Wegen einer Infektionskrankheit an Bord musste das deutsche Marineschiff »Berlin« zuletzt einen tagelangen Zwischenstopp einlegen. Nun ist es auf dem Heimweg. Die Besatzung des Einsatzgruppenversorgers fahre auf dem Atlantik und werde noch vor Weihnachten zurück in ihrem Heimathafen Wilhelmshaven erwartet, sagte eine Sprecherin der Deutschen Marine auf Anfrage.
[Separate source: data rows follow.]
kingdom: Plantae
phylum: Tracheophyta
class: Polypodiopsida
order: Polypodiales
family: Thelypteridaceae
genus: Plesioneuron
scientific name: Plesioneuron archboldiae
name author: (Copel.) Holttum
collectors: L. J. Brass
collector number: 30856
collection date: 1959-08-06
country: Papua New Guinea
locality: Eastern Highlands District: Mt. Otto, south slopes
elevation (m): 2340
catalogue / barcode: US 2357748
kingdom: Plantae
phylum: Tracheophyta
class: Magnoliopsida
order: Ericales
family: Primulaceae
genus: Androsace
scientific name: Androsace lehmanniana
Demnach war die »Berlin« bereits am Freitagabend deutscher Zeit vom Hafen in Hamilton, der Hauptstadt von Bermuda, Richtung Heimat aufgebrochen. In dem Hafen hatte das Versorgungsschiff vor einigen Tagen festgemacht, um die Erkrankten an Bord zu versorgen, wie die Marine zuvor mitgeteilt hatte.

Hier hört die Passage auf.